High level guide for developing IBM QRadar Apps

Following is a high level guide on how to develop your own QRadar App and get it published on IBM X-Force Exchange. You can find an App we created for a client here for reference

If you want assistance for developing QRadar App, please don’t hesitate to reach out to my company at contact@ctofriendly.com

Get in Touch with IBM

IBM has staff dedicated for helping developers develop Apps. Get in touch with them, validate your ideas and approaches. They really help you further during each step in development process and speedup everything.

Make sure your organisation signs up for IBM Security App Exchange Partner program. You’ll get free trial license for QRadar as part of this.

Setting up Development Environment

You may need to setup additional things, depending upon what you’re trying to build. Following covers most parts of everything you’ll need.

Installing QRadar

Make sure you install the All In One Console

Guide for setting up QRadar on Cloud -> Recommended

Guide for setting up QRadar using virtual appliance

Getting some logs into QRadar

This is useful for testing your app.

Start a nginx web server on another instance/VM. Route it’s logs to QRadar ingestor. See guide about this.

Installing QRadar Apps for development and validation

We need to install certain Apps which make it easy for deploying QRadar Apps. See this guide which shows how to install Apps.

The specific Apps to be installed are:

QRadar Pre-Validation App: This is used to validate the App before publishing it. It also outputs a report which is necessary to provide to X-Force Exchange team for publishing the App.

QRadar App Editor: This enables relatively quick deployment of Apps.

Setting up local development environment

Make sure you’ve the following installed.

• Python 3.6+
• Jarsigner. It’s bundled with JDKs like OpenJDK.
• Docker
• QRadar App SDK. See installation guide

Developing the App

Finally you can start writing code ! Following are some resources which would be helpful to bring your ideas to life.

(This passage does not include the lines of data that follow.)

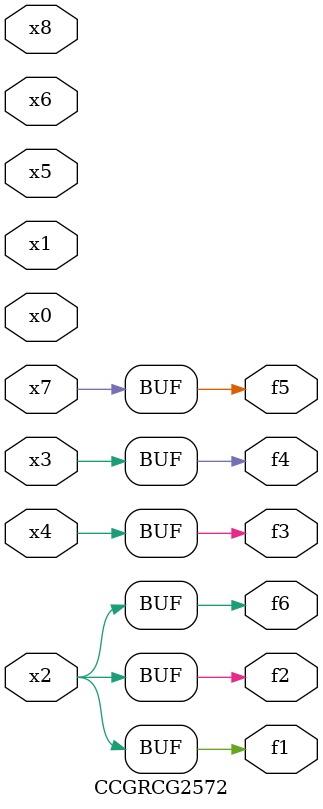
<source format=v>
module CCGRCG2572(
	input x0, x1, x2, x3, x4, x5, x6, x7, x8,
	output f1, f2, f3, f4, f5, f6
);
	assign f1 = x2;
	assign f2 = x2;
	assign f3 = x4;
	assign f4 = x3;
	assign f5 = x7;
	assign f6 = x2;
endmodule

</source>
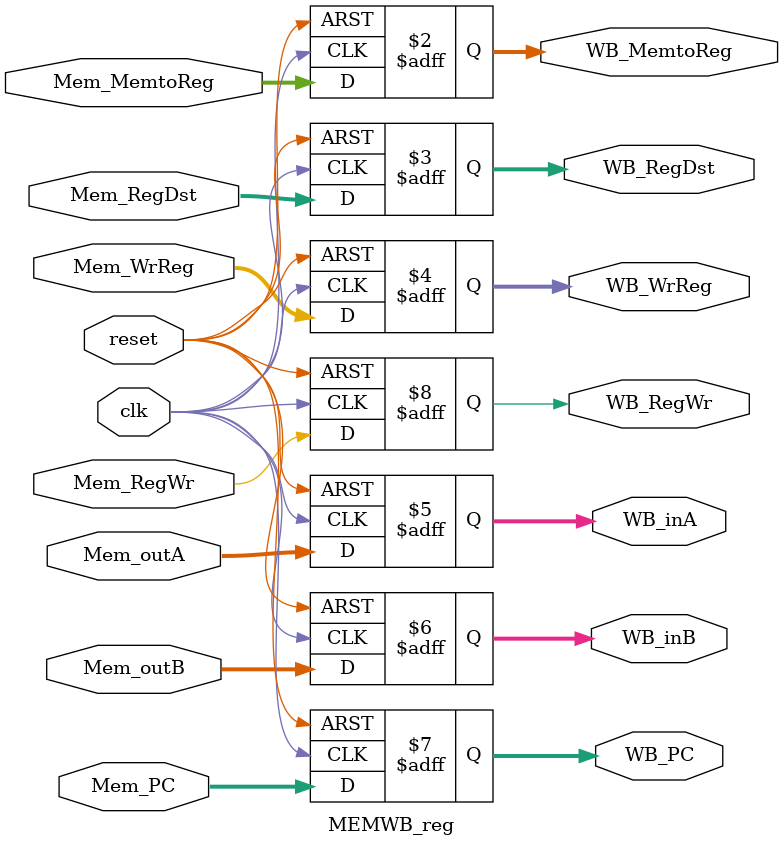
<source format=v>
module MEMWB_reg(clk,reset,
                 Mem_outB,WB_inB,
                 Mem_outA,WB_inA,
                 Mem_RegDst,WB_RegDst,
                 Mem_RegWr,WB_RegWr,
                 Mem_WrReg,WB_WrReg,
                 Mem_MemtoReg,WB_MemtoReg,
                 Mem_PC,WB_PC);
input clk,reset,Mem_RegWr;
input [31:0]Mem_outB,Mem_outA;
input [30:0]Mem_PC;
input [1:0]Mem_MemtoReg,Mem_RegDst;
input [4:0]Mem_WrReg;
output reg[1:0]WB_MemtoReg,WB_RegDst;
output reg[4:0]WB_WrReg;
output reg[31:0]WB_inA,WB_inB;
output reg [30:0]WB_PC;
output reg WB_RegWr;

always@(posedge clk or posedge reset) begin
    if(reset) begin
        WB_inA<=32'b0;
        WB_inB<=32'b0;
        WB_RegWr<=0;
        WB_RegDst<=0;
        WB_MemtoReg<=0;
        WB_WrReg<=0;
        WB_PC<=31'b0;
    end
    else begin
        WB_inA<=Mem_outA;
        WB_inB<=Mem_outB;
        WB_RegWr<=Mem_RegWr;
        WB_RegDst<=Mem_RegDst;
        WB_MemtoReg<=Mem_MemtoReg;
        WB_WrReg<=Mem_WrReg;
        WB_PC<=Mem_PC;
    end
end
endmodule
</source>
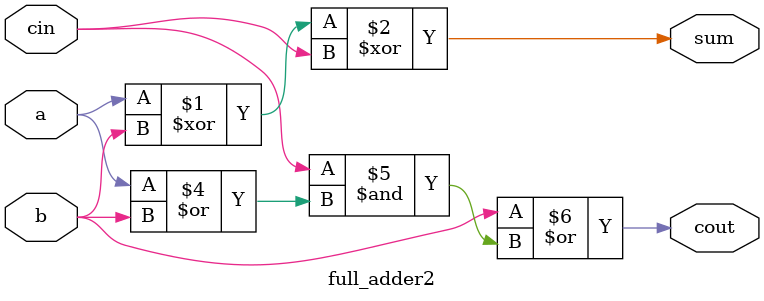
<source format=v>
module full_adder2(a,b,cin,sum,cout);
input a,b,cin;
output sum,cout;
assign sum = a^b^cin;
assign cout = 1'b1&b|cin&(a|b); 
// initial begin
//     $display("The incorrect adder with and0 having in1/1");
// end   
endmodule
</source>
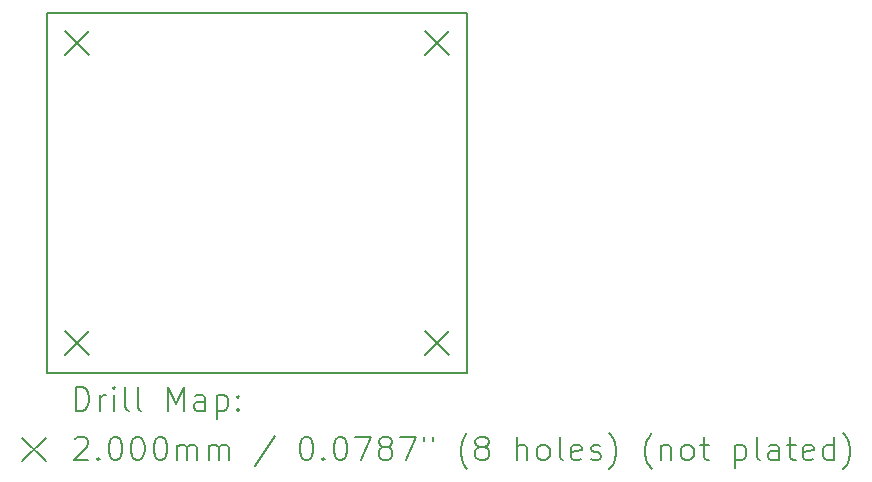
<source format=gbr>
%FSLAX45Y45*%
G04 Gerber Fmt 4.5, Leading zero omitted, Abs format (unit mm)*
G04 Created by KiCad (PCBNEW (6.0.5)) date 2022-05-28 22:26:31*
%MOMM*%
%LPD*%
G01*
G04 APERTURE LIST*
%TA.AperFunction,Profile*%
%ADD10C,0.200000*%
%TD*%
%ADD11C,0.200000*%
G04 APERTURE END LIST*
D10*
X8890000Y-2540000D02*
X12446000Y-2540000D01*
X12446000Y-2540000D02*
X12446000Y-5588000D01*
X12446000Y-5588000D02*
X8890000Y-5588000D01*
X8890000Y-5588000D02*
X8890000Y-2540000D01*
D11*
X9044000Y-2694000D02*
X9244000Y-2894000D01*
X9244000Y-2694000D02*
X9044000Y-2894000D01*
X9044000Y-2694000D02*
X9244000Y-2894000D01*
X9244000Y-2694000D02*
X9044000Y-2894000D01*
X9044000Y-5234000D02*
X9244000Y-5434000D01*
X9244000Y-5234000D02*
X9044000Y-5434000D01*
X9044000Y-5234000D02*
X9244000Y-5434000D01*
X9244000Y-5234000D02*
X9044000Y-5434000D01*
X12092000Y-2694000D02*
X12292000Y-2894000D01*
X12292000Y-2694000D02*
X12092000Y-2894000D01*
X12092000Y-2694000D02*
X12292000Y-2894000D01*
X12292000Y-2694000D02*
X12092000Y-2894000D01*
X12092000Y-5234000D02*
X12292000Y-5434000D01*
X12292000Y-5234000D02*
X12092000Y-5434000D01*
X12092000Y-5234000D02*
X12292000Y-5434000D01*
X12292000Y-5234000D02*
X12092000Y-5434000D01*
X9137619Y-5908476D02*
X9137619Y-5708476D01*
X9185238Y-5708476D01*
X9213810Y-5718000D01*
X9232857Y-5737048D01*
X9242381Y-5756095D01*
X9251905Y-5794190D01*
X9251905Y-5822762D01*
X9242381Y-5860857D01*
X9232857Y-5879905D01*
X9213810Y-5898952D01*
X9185238Y-5908476D01*
X9137619Y-5908476D01*
X9337619Y-5908476D02*
X9337619Y-5775143D01*
X9337619Y-5813238D02*
X9347143Y-5794190D01*
X9356667Y-5784667D01*
X9375714Y-5775143D01*
X9394762Y-5775143D01*
X9461429Y-5908476D02*
X9461429Y-5775143D01*
X9461429Y-5708476D02*
X9451905Y-5718000D01*
X9461429Y-5727524D01*
X9470952Y-5718000D01*
X9461429Y-5708476D01*
X9461429Y-5727524D01*
X9585238Y-5908476D02*
X9566190Y-5898952D01*
X9556667Y-5879905D01*
X9556667Y-5708476D01*
X9690000Y-5908476D02*
X9670952Y-5898952D01*
X9661429Y-5879905D01*
X9661429Y-5708476D01*
X9918571Y-5908476D02*
X9918571Y-5708476D01*
X9985238Y-5851333D01*
X10051905Y-5708476D01*
X10051905Y-5908476D01*
X10232857Y-5908476D02*
X10232857Y-5803714D01*
X10223333Y-5784667D01*
X10204286Y-5775143D01*
X10166190Y-5775143D01*
X10147143Y-5784667D01*
X10232857Y-5898952D02*
X10213810Y-5908476D01*
X10166190Y-5908476D01*
X10147143Y-5898952D01*
X10137619Y-5879905D01*
X10137619Y-5860857D01*
X10147143Y-5841809D01*
X10166190Y-5832286D01*
X10213810Y-5832286D01*
X10232857Y-5822762D01*
X10328095Y-5775143D02*
X10328095Y-5975143D01*
X10328095Y-5784667D02*
X10347143Y-5775143D01*
X10385238Y-5775143D01*
X10404286Y-5784667D01*
X10413810Y-5794190D01*
X10423333Y-5813238D01*
X10423333Y-5870381D01*
X10413810Y-5889428D01*
X10404286Y-5898952D01*
X10385238Y-5908476D01*
X10347143Y-5908476D01*
X10328095Y-5898952D01*
X10509048Y-5889428D02*
X10518571Y-5898952D01*
X10509048Y-5908476D01*
X10499524Y-5898952D01*
X10509048Y-5889428D01*
X10509048Y-5908476D01*
X10509048Y-5784667D02*
X10518571Y-5794190D01*
X10509048Y-5803714D01*
X10499524Y-5794190D01*
X10509048Y-5784667D01*
X10509048Y-5803714D01*
X8680000Y-6138000D02*
X8880000Y-6338000D01*
X8880000Y-6138000D02*
X8680000Y-6338000D01*
X9128095Y-6147524D02*
X9137619Y-6138000D01*
X9156667Y-6128476D01*
X9204286Y-6128476D01*
X9223333Y-6138000D01*
X9232857Y-6147524D01*
X9242381Y-6166571D01*
X9242381Y-6185619D01*
X9232857Y-6214190D01*
X9118571Y-6328476D01*
X9242381Y-6328476D01*
X9328095Y-6309428D02*
X9337619Y-6318952D01*
X9328095Y-6328476D01*
X9318571Y-6318952D01*
X9328095Y-6309428D01*
X9328095Y-6328476D01*
X9461429Y-6128476D02*
X9480476Y-6128476D01*
X9499524Y-6138000D01*
X9509048Y-6147524D01*
X9518571Y-6166571D01*
X9528095Y-6204667D01*
X9528095Y-6252286D01*
X9518571Y-6290381D01*
X9509048Y-6309428D01*
X9499524Y-6318952D01*
X9480476Y-6328476D01*
X9461429Y-6328476D01*
X9442381Y-6318952D01*
X9432857Y-6309428D01*
X9423333Y-6290381D01*
X9413810Y-6252286D01*
X9413810Y-6204667D01*
X9423333Y-6166571D01*
X9432857Y-6147524D01*
X9442381Y-6138000D01*
X9461429Y-6128476D01*
X9651905Y-6128476D02*
X9670952Y-6128476D01*
X9690000Y-6138000D01*
X9699524Y-6147524D01*
X9709048Y-6166571D01*
X9718571Y-6204667D01*
X9718571Y-6252286D01*
X9709048Y-6290381D01*
X9699524Y-6309428D01*
X9690000Y-6318952D01*
X9670952Y-6328476D01*
X9651905Y-6328476D01*
X9632857Y-6318952D01*
X9623333Y-6309428D01*
X9613810Y-6290381D01*
X9604286Y-6252286D01*
X9604286Y-6204667D01*
X9613810Y-6166571D01*
X9623333Y-6147524D01*
X9632857Y-6138000D01*
X9651905Y-6128476D01*
X9842381Y-6128476D02*
X9861429Y-6128476D01*
X9880476Y-6138000D01*
X9890000Y-6147524D01*
X9899524Y-6166571D01*
X9909048Y-6204667D01*
X9909048Y-6252286D01*
X9899524Y-6290381D01*
X9890000Y-6309428D01*
X9880476Y-6318952D01*
X9861429Y-6328476D01*
X9842381Y-6328476D01*
X9823333Y-6318952D01*
X9813810Y-6309428D01*
X9804286Y-6290381D01*
X9794762Y-6252286D01*
X9794762Y-6204667D01*
X9804286Y-6166571D01*
X9813810Y-6147524D01*
X9823333Y-6138000D01*
X9842381Y-6128476D01*
X9994762Y-6328476D02*
X9994762Y-6195143D01*
X9994762Y-6214190D02*
X10004286Y-6204667D01*
X10023333Y-6195143D01*
X10051905Y-6195143D01*
X10070952Y-6204667D01*
X10080476Y-6223714D01*
X10080476Y-6328476D01*
X10080476Y-6223714D02*
X10090000Y-6204667D01*
X10109048Y-6195143D01*
X10137619Y-6195143D01*
X10156667Y-6204667D01*
X10166190Y-6223714D01*
X10166190Y-6328476D01*
X10261429Y-6328476D02*
X10261429Y-6195143D01*
X10261429Y-6214190D02*
X10270952Y-6204667D01*
X10290000Y-6195143D01*
X10318571Y-6195143D01*
X10337619Y-6204667D01*
X10347143Y-6223714D01*
X10347143Y-6328476D01*
X10347143Y-6223714D02*
X10356667Y-6204667D01*
X10375714Y-6195143D01*
X10404286Y-6195143D01*
X10423333Y-6204667D01*
X10432857Y-6223714D01*
X10432857Y-6328476D01*
X10823333Y-6118952D02*
X10651905Y-6376095D01*
X11080476Y-6128476D02*
X11099524Y-6128476D01*
X11118571Y-6138000D01*
X11128095Y-6147524D01*
X11137619Y-6166571D01*
X11147143Y-6204667D01*
X11147143Y-6252286D01*
X11137619Y-6290381D01*
X11128095Y-6309428D01*
X11118571Y-6318952D01*
X11099524Y-6328476D01*
X11080476Y-6328476D01*
X11061429Y-6318952D01*
X11051905Y-6309428D01*
X11042381Y-6290381D01*
X11032857Y-6252286D01*
X11032857Y-6204667D01*
X11042381Y-6166571D01*
X11051905Y-6147524D01*
X11061429Y-6138000D01*
X11080476Y-6128476D01*
X11232857Y-6309428D02*
X11242381Y-6318952D01*
X11232857Y-6328476D01*
X11223333Y-6318952D01*
X11232857Y-6309428D01*
X11232857Y-6328476D01*
X11366190Y-6128476D02*
X11385238Y-6128476D01*
X11404286Y-6138000D01*
X11413809Y-6147524D01*
X11423333Y-6166571D01*
X11432857Y-6204667D01*
X11432857Y-6252286D01*
X11423333Y-6290381D01*
X11413809Y-6309428D01*
X11404286Y-6318952D01*
X11385238Y-6328476D01*
X11366190Y-6328476D01*
X11347143Y-6318952D01*
X11337619Y-6309428D01*
X11328095Y-6290381D01*
X11318571Y-6252286D01*
X11318571Y-6204667D01*
X11328095Y-6166571D01*
X11337619Y-6147524D01*
X11347143Y-6138000D01*
X11366190Y-6128476D01*
X11499524Y-6128476D02*
X11632857Y-6128476D01*
X11547143Y-6328476D01*
X11737619Y-6214190D02*
X11718571Y-6204667D01*
X11709048Y-6195143D01*
X11699524Y-6176095D01*
X11699524Y-6166571D01*
X11709048Y-6147524D01*
X11718571Y-6138000D01*
X11737619Y-6128476D01*
X11775714Y-6128476D01*
X11794762Y-6138000D01*
X11804286Y-6147524D01*
X11813809Y-6166571D01*
X11813809Y-6176095D01*
X11804286Y-6195143D01*
X11794762Y-6204667D01*
X11775714Y-6214190D01*
X11737619Y-6214190D01*
X11718571Y-6223714D01*
X11709048Y-6233238D01*
X11699524Y-6252286D01*
X11699524Y-6290381D01*
X11709048Y-6309428D01*
X11718571Y-6318952D01*
X11737619Y-6328476D01*
X11775714Y-6328476D01*
X11794762Y-6318952D01*
X11804286Y-6309428D01*
X11813809Y-6290381D01*
X11813809Y-6252286D01*
X11804286Y-6233238D01*
X11794762Y-6223714D01*
X11775714Y-6214190D01*
X11880476Y-6128476D02*
X12013809Y-6128476D01*
X11928095Y-6328476D01*
X12080476Y-6128476D02*
X12080476Y-6166571D01*
X12156667Y-6128476D02*
X12156667Y-6166571D01*
X12451905Y-6404667D02*
X12442381Y-6395143D01*
X12423333Y-6366571D01*
X12413809Y-6347524D01*
X12404286Y-6318952D01*
X12394762Y-6271333D01*
X12394762Y-6233238D01*
X12404286Y-6185619D01*
X12413809Y-6157048D01*
X12423333Y-6138000D01*
X12442381Y-6109428D01*
X12451905Y-6099905D01*
X12556667Y-6214190D02*
X12537619Y-6204667D01*
X12528095Y-6195143D01*
X12518571Y-6176095D01*
X12518571Y-6166571D01*
X12528095Y-6147524D01*
X12537619Y-6138000D01*
X12556667Y-6128476D01*
X12594762Y-6128476D01*
X12613809Y-6138000D01*
X12623333Y-6147524D01*
X12632857Y-6166571D01*
X12632857Y-6176095D01*
X12623333Y-6195143D01*
X12613809Y-6204667D01*
X12594762Y-6214190D01*
X12556667Y-6214190D01*
X12537619Y-6223714D01*
X12528095Y-6233238D01*
X12518571Y-6252286D01*
X12518571Y-6290381D01*
X12528095Y-6309428D01*
X12537619Y-6318952D01*
X12556667Y-6328476D01*
X12594762Y-6328476D01*
X12613809Y-6318952D01*
X12623333Y-6309428D01*
X12632857Y-6290381D01*
X12632857Y-6252286D01*
X12623333Y-6233238D01*
X12613809Y-6223714D01*
X12594762Y-6214190D01*
X12870952Y-6328476D02*
X12870952Y-6128476D01*
X12956667Y-6328476D02*
X12956667Y-6223714D01*
X12947143Y-6204667D01*
X12928095Y-6195143D01*
X12899524Y-6195143D01*
X12880476Y-6204667D01*
X12870952Y-6214190D01*
X13080476Y-6328476D02*
X13061428Y-6318952D01*
X13051905Y-6309428D01*
X13042381Y-6290381D01*
X13042381Y-6233238D01*
X13051905Y-6214190D01*
X13061428Y-6204667D01*
X13080476Y-6195143D01*
X13109048Y-6195143D01*
X13128095Y-6204667D01*
X13137619Y-6214190D01*
X13147143Y-6233238D01*
X13147143Y-6290381D01*
X13137619Y-6309428D01*
X13128095Y-6318952D01*
X13109048Y-6328476D01*
X13080476Y-6328476D01*
X13261428Y-6328476D02*
X13242381Y-6318952D01*
X13232857Y-6299905D01*
X13232857Y-6128476D01*
X13413809Y-6318952D02*
X13394762Y-6328476D01*
X13356667Y-6328476D01*
X13337619Y-6318952D01*
X13328095Y-6299905D01*
X13328095Y-6223714D01*
X13337619Y-6204667D01*
X13356667Y-6195143D01*
X13394762Y-6195143D01*
X13413809Y-6204667D01*
X13423333Y-6223714D01*
X13423333Y-6242762D01*
X13328095Y-6261809D01*
X13499524Y-6318952D02*
X13518571Y-6328476D01*
X13556667Y-6328476D01*
X13575714Y-6318952D01*
X13585238Y-6299905D01*
X13585238Y-6290381D01*
X13575714Y-6271333D01*
X13556667Y-6261809D01*
X13528095Y-6261809D01*
X13509048Y-6252286D01*
X13499524Y-6233238D01*
X13499524Y-6223714D01*
X13509048Y-6204667D01*
X13528095Y-6195143D01*
X13556667Y-6195143D01*
X13575714Y-6204667D01*
X13651905Y-6404667D02*
X13661428Y-6395143D01*
X13680476Y-6366571D01*
X13690000Y-6347524D01*
X13699524Y-6318952D01*
X13709048Y-6271333D01*
X13709048Y-6233238D01*
X13699524Y-6185619D01*
X13690000Y-6157048D01*
X13680476Y-6138000D01*
X13661428Y-6109428D01*
X13651905Y-6099905D01*
X14013809Y-6404667D02*
X14004286Y-6395143D01*
X13985238Y-6366571D01*
X13975714Y-6347524D01*
X13966190Y-6318952D01*
X13956667Y-6271333D01*
X13956667Y-6233238D01*
X13966190Y-6185619D01*
X13975714Y-6157048D01*
X13985238Y-6138000D01*
X14004286Y-6109428D01*
X14013809Y-6099905D01*
X14090000Y-6195143D02*
X14090000Y-6328476D01*
X14090000Y-6214190D02*
X14099524Y-6204667D01*
X14118571Y-6195143D01*
X14147143Y-6195143D01*
X14166190Y-6204667D01*
X14175714Y-6223714D01*
X14175714Y-6328476D01*
X14299524Y-6328476D02*
X14280476Y-6318952D01*
X14270952Y-6309428D01*
X14261428Y-6290381D01*
X14261428Y-6233238D01*
X14270952Y-6214190D01*
X14280476Y-6204667D01*
X14299524Y-6195143D01*
X14328095Y-6195143D01*
X14347143Y-6204667D01*
X14356667Y-6214190D01*
X14366190Y-6233238D01*
X14366190Y-6290381D01*
X14356667Y-6309428D01*
X14347143Y-6318952D01*
X14328095Y-6328476D01*
X14299524Y-6328476D01*
X14423333Y-6195143D02*
X14499524Y-6195143D01*
X14451905Y-6128476D02*
X14451905Y-6299905D01*
X14461428Y-6318952D01*
X14480476Y-6328476D01*
X14499524Y-6328476D01*
X14718571Y-6195143D02*
X14718571Y-6395143D01*
X14718571Y-6204667D02*
X14737619Y-6195143D01*
X14775714Y-6195143D01*
X14794762Y-6204667D01*
X14804286Y-6214190D01*
X14813809Y-6233238D01*
X14813809Y-6290381D01*
X14804286Y-6309428D01*
X14794762Y-6318952D01*
X14775714Y-6328476D01*
X14737619Y-6328476D01*
X14718571Y-6318952D01*
X14928095Y-6328476D02*
X14909048Y-6318952D01*
X14899524Y-6299905D01*
X14899524Y-6128476D01*
X15090000Y-6328476D02*
X15090000Y-6223714D01*
X15080476Y-6204667D01*
X15061428Y-6195143D01*
X15023333Y-6195143D01*
X15004286Y-6204667D01*
X15090000Y-6318952D02*
X15070952Y-6328476D01*
X15023333Y-6328476D01*
X15004286Y-6318952D01*
X14994762Y-6299905D01*
X14994762Y-6280857D01*
X15004286Y-6261809D01*
X15023333Y-6252286D01*
X15070952Y-6252286D01*
X15090000Y-6242762D01*
X15156667Y-6195143D02*
X15232857Y-6195143D01*
X15185238Y-6128476D02*
X15185238Y-6299905D01*
X15194762Y-6318952D01*
X15213809Y-6328476D01*
X15232857Y-6328476D01*
X15375714Y-6318952D02*
X15356667Y-6328476D01*
X15318571Y-6328476D01*
X15299524Y-6318952D01*
X15290000Y-6299905D01*
X15290000Y-6223714D01*
X15299524Y-6204667D01*
X15318571Y-6195143D01*
X15356667Y-6195143D01*
X15375714Y-6204667D01*
X15385238Y-6223714D01*
X15385238Y-6242762D01*
X15290000Y-6261809D01*
X15556667Y-6328476D02*
X15556667Y-6128476D01*
X15556667Y-6318952D02*
X15537619Y-6328476D01*
X15499524Y-6328476D01*
X15480476Y-6318952D01*
X15470952Y-6309428D01*
X15461428Y-6290381D01*
X15461428Y-6233238D01*
X15470952Y-6214190D01*
X15480476Y-6204667D01*
X15499524Y-6195143D01*
X15537619Y-6195143D01*
X15556667Y-6204667D01*
X15632857Y-6404667D02*
X15642381Y-6395143D01*
X15661428Y-6366571D01*
X15670952Y-6347524D01*
X15680476Y-6318952D01*
X15690000Y-6271333D01*
X15690000Y-6233238D01*
X15680476Y-6185619D01*
X15670952Y-6157048D01*
X15661428Y-6138000D01*
X15642381Y-6109428D01*
X15632857Y-6099905D01*
M02*

</source>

• Framework Guide PDF. Especially read the “How an application runs and interacts with QRadar” section.
• Sample App Repo

Testing the App

There are several ways to do this. I find developing the App and testing it by deploying it on QRadar too time consuming. Fortunately Apps can be partially tested without deploying them to QRadar

Using SDK

The SDK has functionality to run the App on your development machine. You can run the following command in project root, to start the App

qapp run -d

However to test some functionality like GUI actions, you’d need to deploy the App on QRadar. There are two ways for doing this, let’s start with easiest and quickest one. We’ll see the second way in a later section of this article.

Using QRadar App Editor

1. Package the App in a zip file. To do so, from the project root, run the following commands. This will create an App.zip file in the current directory

 mkdir /tmp/package/  
 mkdir -p /tmp/final_package/App  

 cp -r ./app /tmp/package/  
 cp -r ./container /tmp/package/  
 cp ./manifest.json /tmp/package/  
 cd /tmp/package && zip -r /tmp/final_package/App/1125.zip ./  
 cp /tmp/final_package/App/1125.zip ./

1. Navigate to QRadar console on the browser. Open the QRadar App Editor App, which we installed earlier. Click on Existing App and upload the App.zip file.

2. Your App should be deployed on QRadar instance. Test it !

Publishing the App on IBM X-Force Exchange

Getting the Package Ready

Your app must be signed by certificates issued to you by IBM. The app also needs to be packaged in a certain way with few manifest files. Follow this guide on how to do this.

Continous Integration

If you’re hosting the App’s source code on Github, you can refer to this Workflow and Makefile we created for our client. Do note the secrets SIGNING_STORE and SIGNING_STORE_OLD are base64 encoded strings of certificate stores you’d obtain from previous step. The secret STORE_PASS is password of signing stores. We used same password for both stores to keep it simple.

Whenever you create a Github Release, a signed package ready to be published is obtained as part of release asset.

Getting Prevalidation Test Report

You can upload the signed package to QRadar Pre-Validation App, we previously installed. Make sure your app passes the tests. Download the report.

Publishing to IBM X-Force Exchange

Fill the forms and upload your package in the X-Force submission portal. Once you finish this step, IBM team would review, audit and hopefully publish your app.